» **Data shown**

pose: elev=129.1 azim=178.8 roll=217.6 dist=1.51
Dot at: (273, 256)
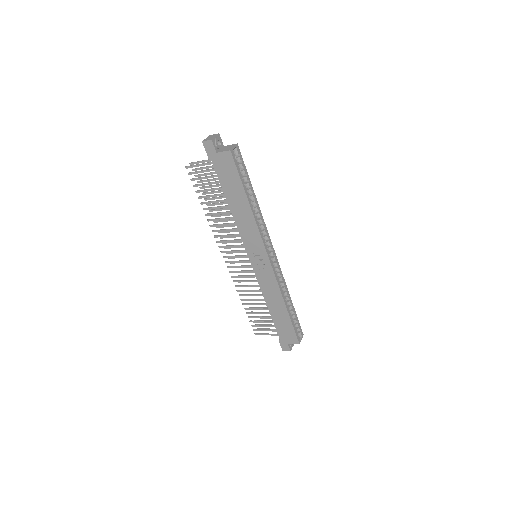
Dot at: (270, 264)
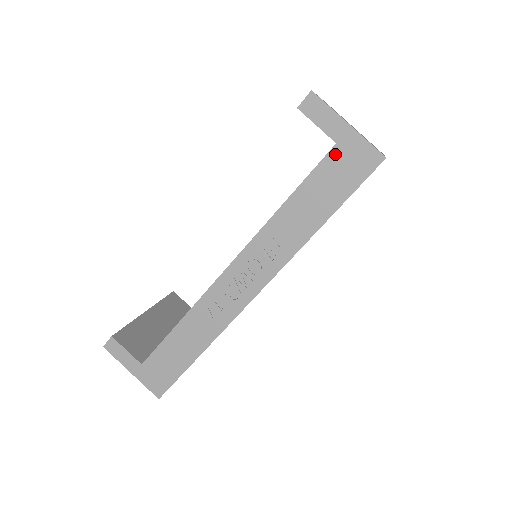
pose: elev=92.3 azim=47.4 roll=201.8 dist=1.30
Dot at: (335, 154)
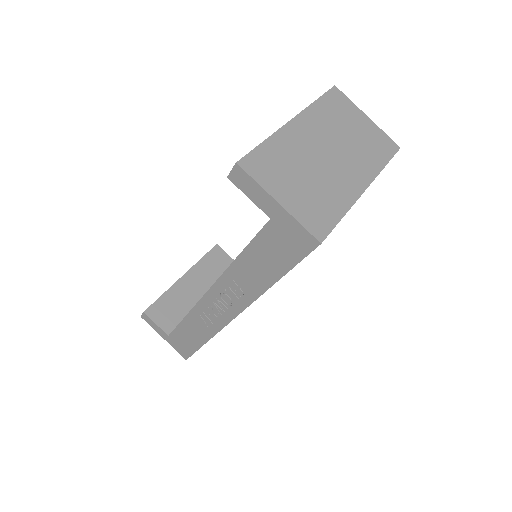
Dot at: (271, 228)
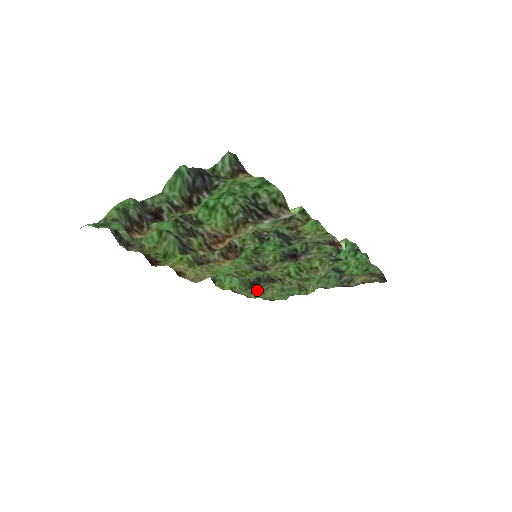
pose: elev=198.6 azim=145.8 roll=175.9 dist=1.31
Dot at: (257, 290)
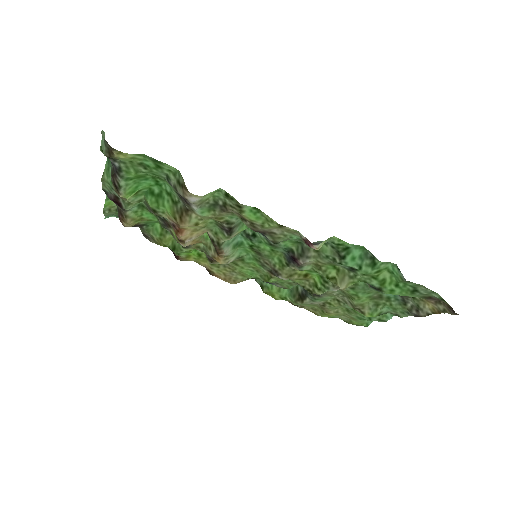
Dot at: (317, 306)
...
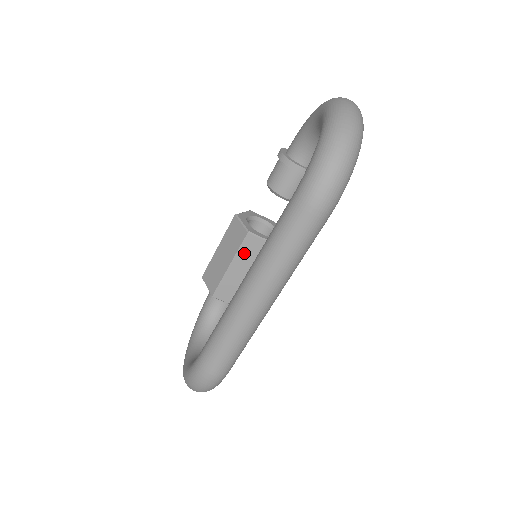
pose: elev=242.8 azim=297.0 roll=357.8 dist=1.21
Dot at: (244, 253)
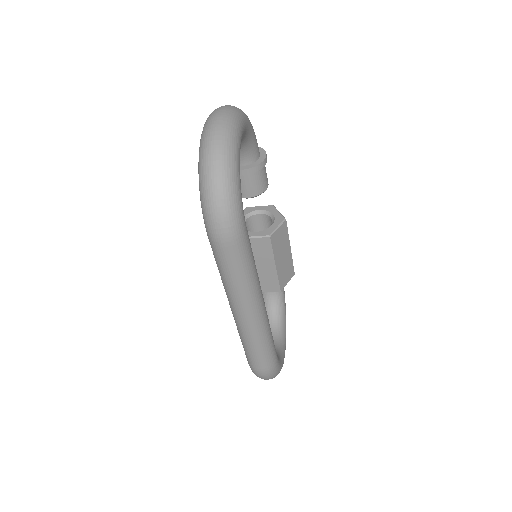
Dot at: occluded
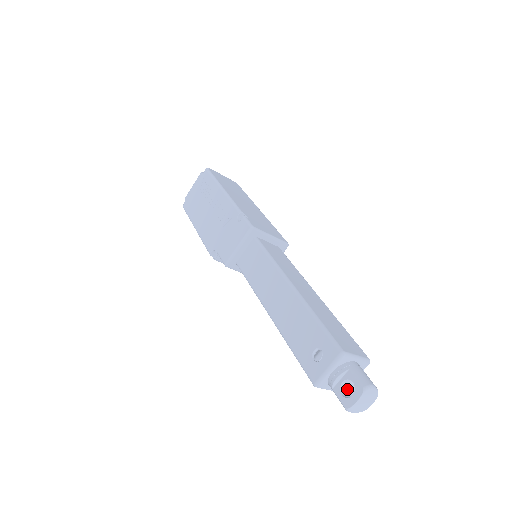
---
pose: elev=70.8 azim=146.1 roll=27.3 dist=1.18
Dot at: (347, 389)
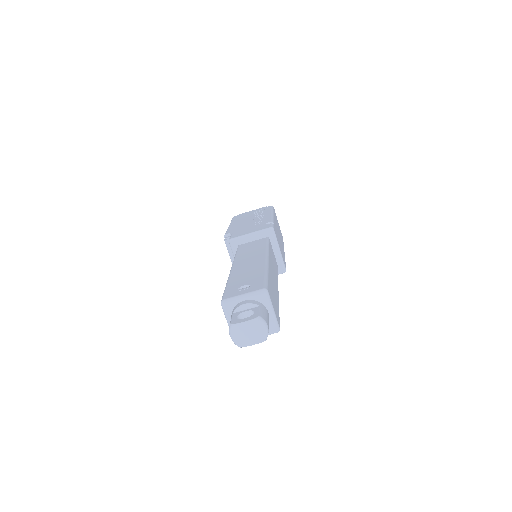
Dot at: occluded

» **Description of the task**
Give back the rows word for word, from the line that contains "pose: elev=129.1 azim=178.8" through the line that contains "Dot at: (271, 228)", both ends included. Leave the pictures out.

» **Reply**
pose: elev=129.1 azim=178.8 roll=217.6 dist=1.51
Dot at: (273, 256)
Dot at: (270, 264)
pose: elev=92.3 azim=47.4 roll=201.8 dist=1.30
Dot at: (335, 154)
Dot at: (271, 228)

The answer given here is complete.